▶ [EXERCISE INSTRUCTIONS]: Locate every line in the records below that contains the word "collection" with matching case, and copy each of those lines.

[Stored data]
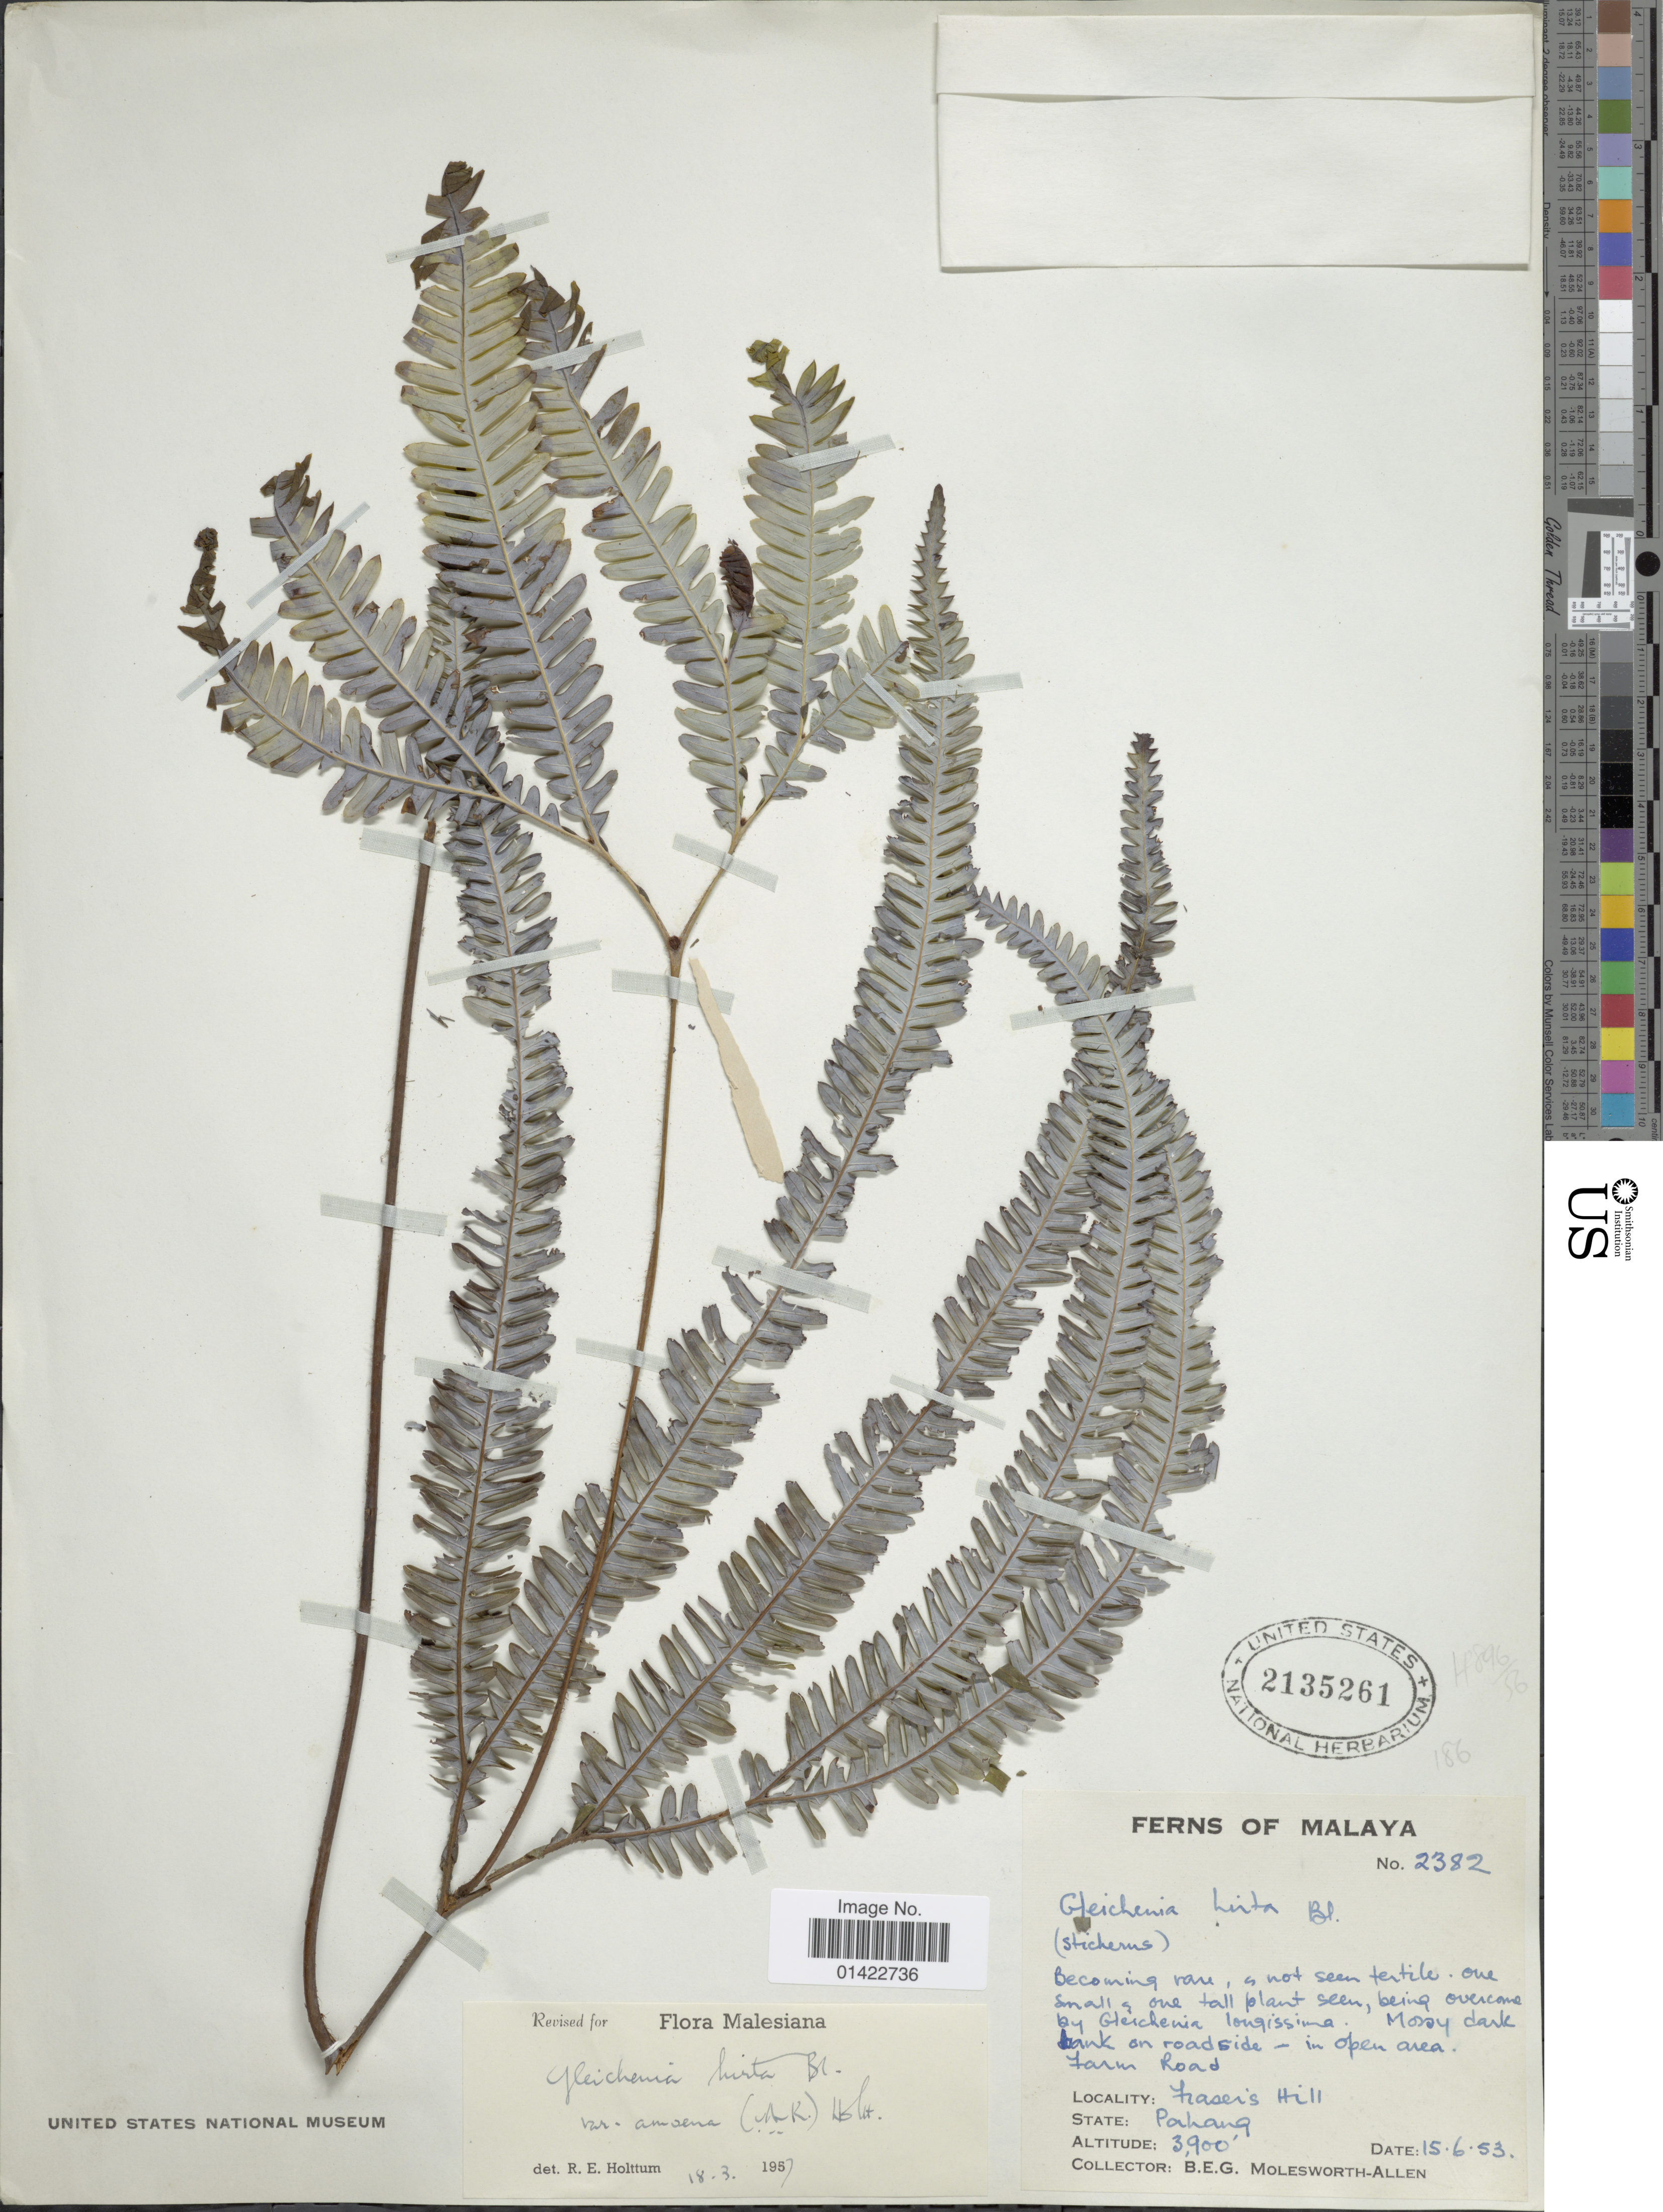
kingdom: Plantae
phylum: Tracheophyta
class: Polypodiopsida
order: Gleicheniales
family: Gleicheniaceae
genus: Sticherus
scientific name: Sticherus hirtus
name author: (Blume) Ching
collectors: B. E. G. Molesworth-Allen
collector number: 2382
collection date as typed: Transcribed d/m/y: 15/6/53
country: Malaysia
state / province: Pahang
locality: Malaya, Mossy dark bank on roadside-in open area. Tarin Road. Frasers Hill.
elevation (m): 1189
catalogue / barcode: US 2135261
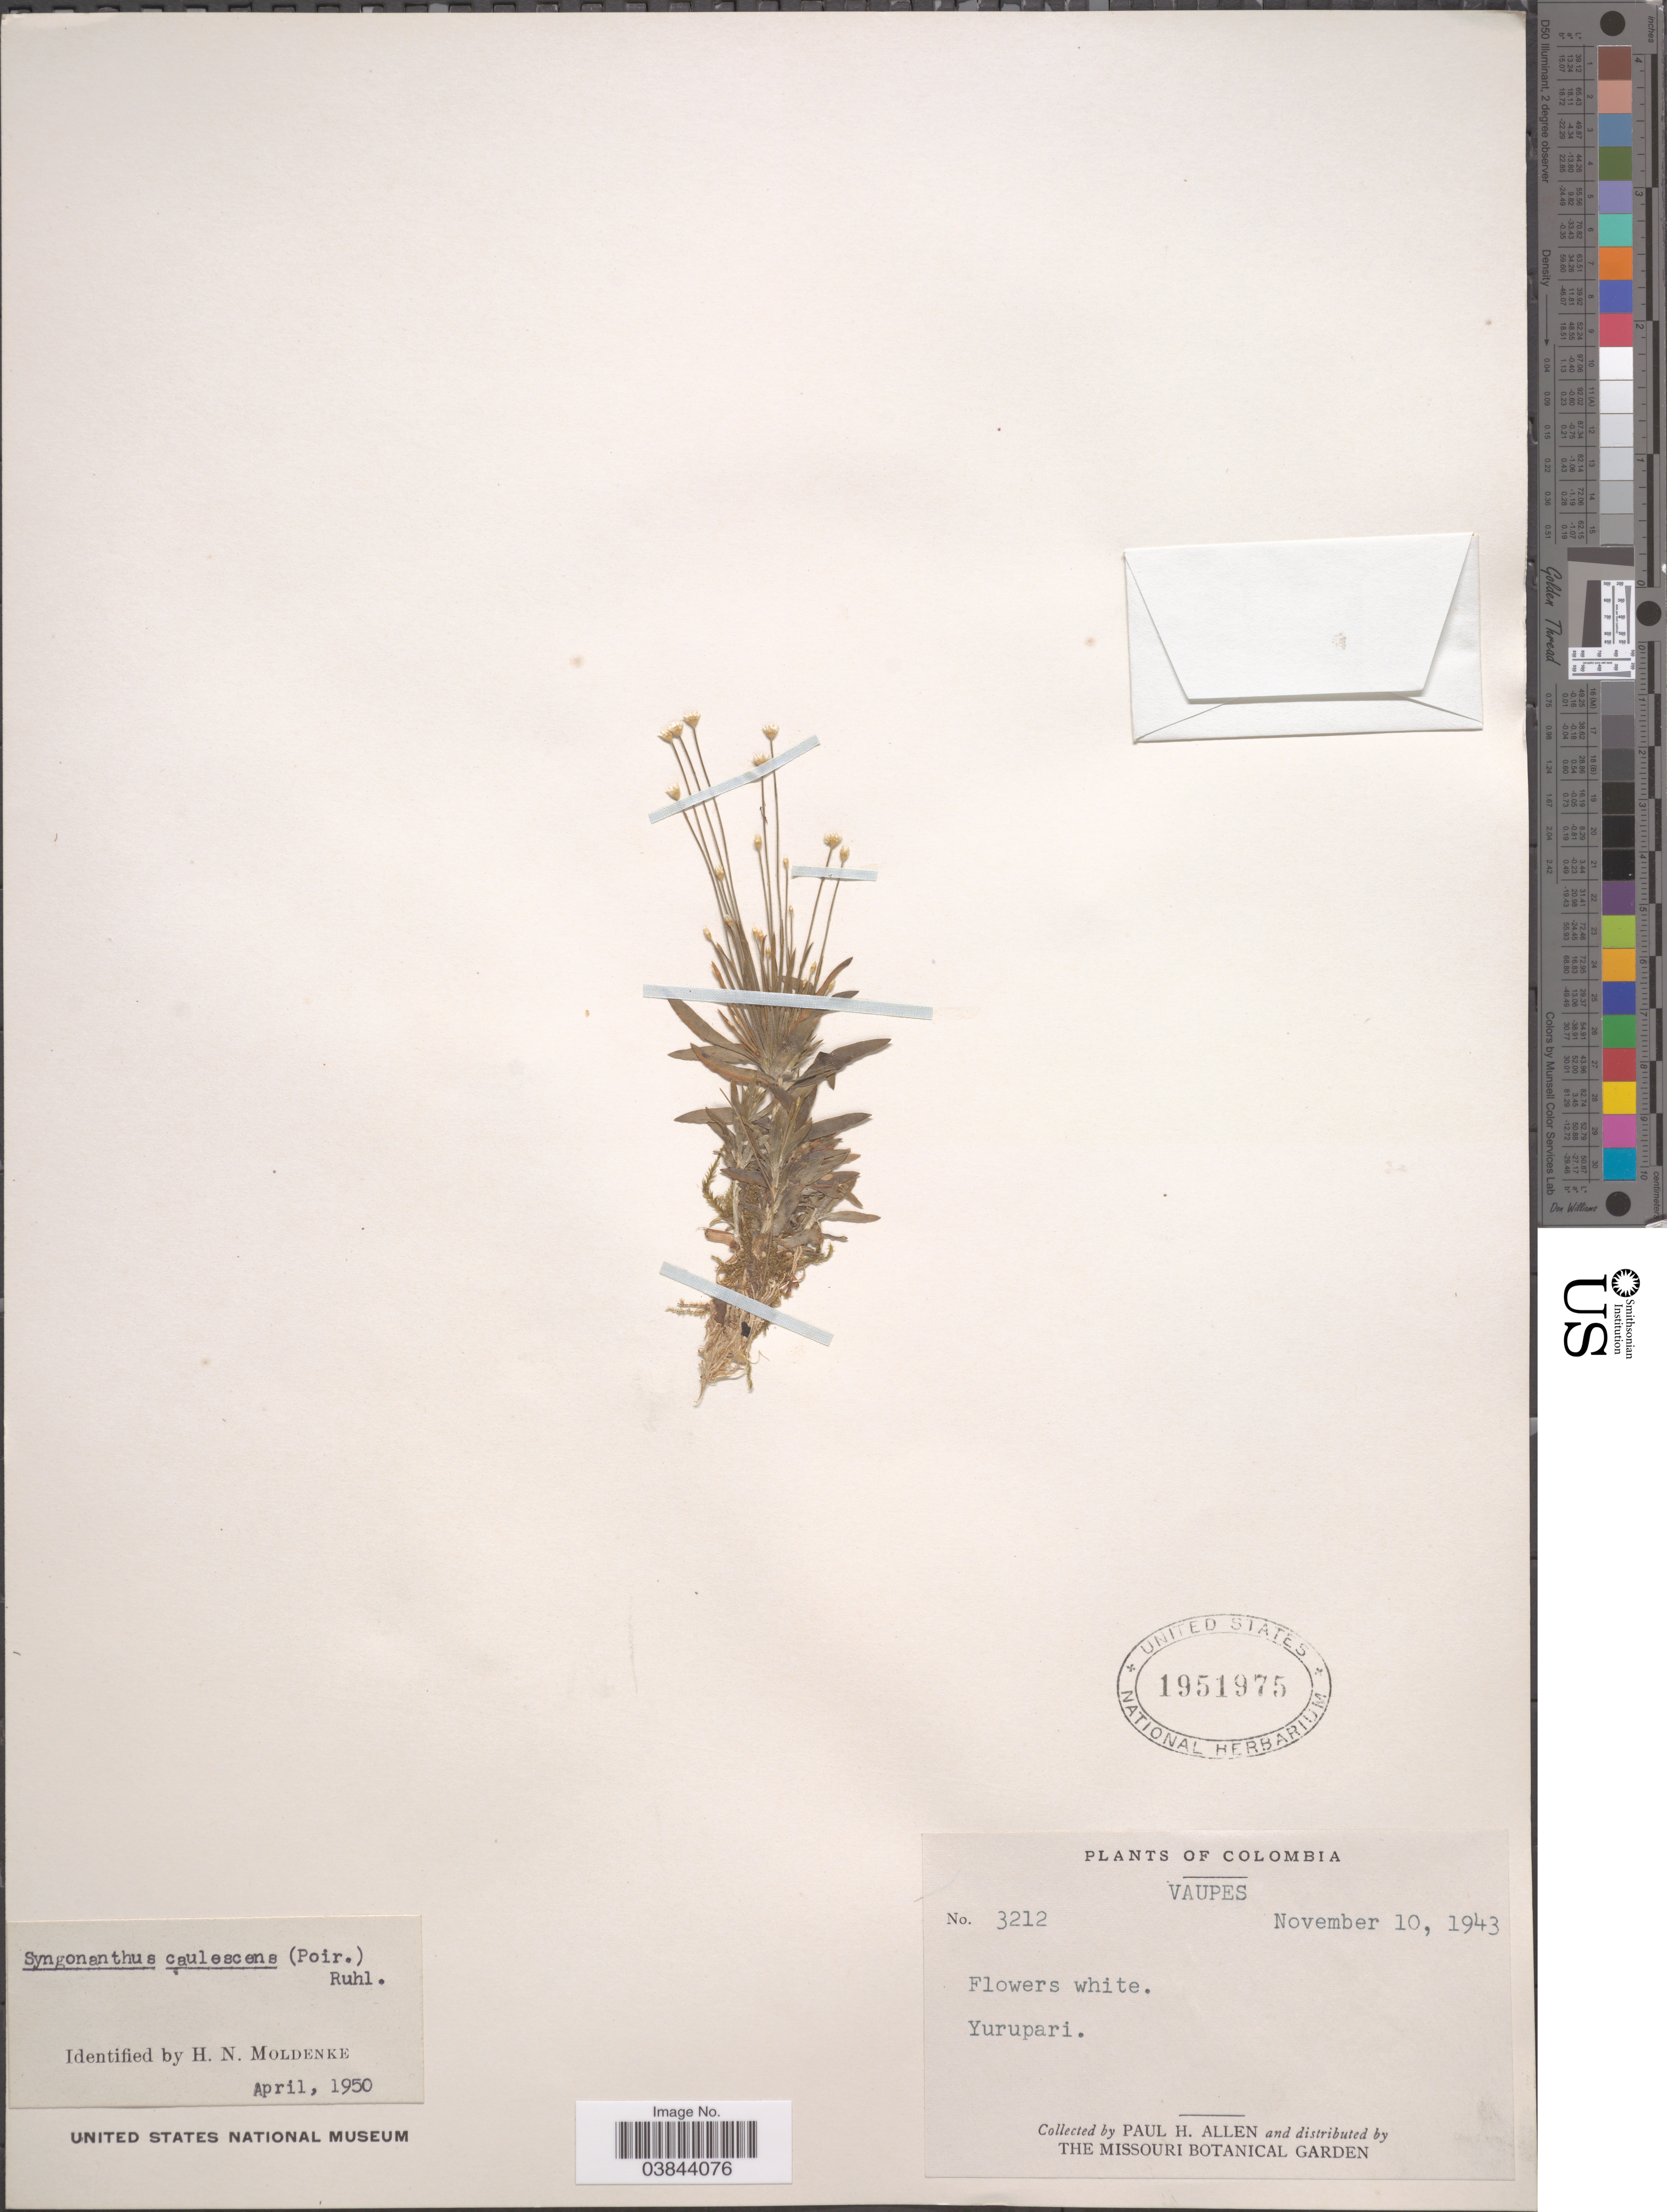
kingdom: Plantae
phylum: Tracheophyta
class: Liliopsida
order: Poales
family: Eriocaulaceae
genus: Syngonanthus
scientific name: Syngonanthus caulescens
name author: (Poir.) Ruhland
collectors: P. H. Allen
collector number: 3212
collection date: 1943-11-10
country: Colombia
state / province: Vaupés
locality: Yurupari.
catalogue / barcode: US 1951975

▶ [EXERCISE RESULT]:
collection date as typed: Transcribed d/m/y: 15/6/53
collection date: 1943-11-10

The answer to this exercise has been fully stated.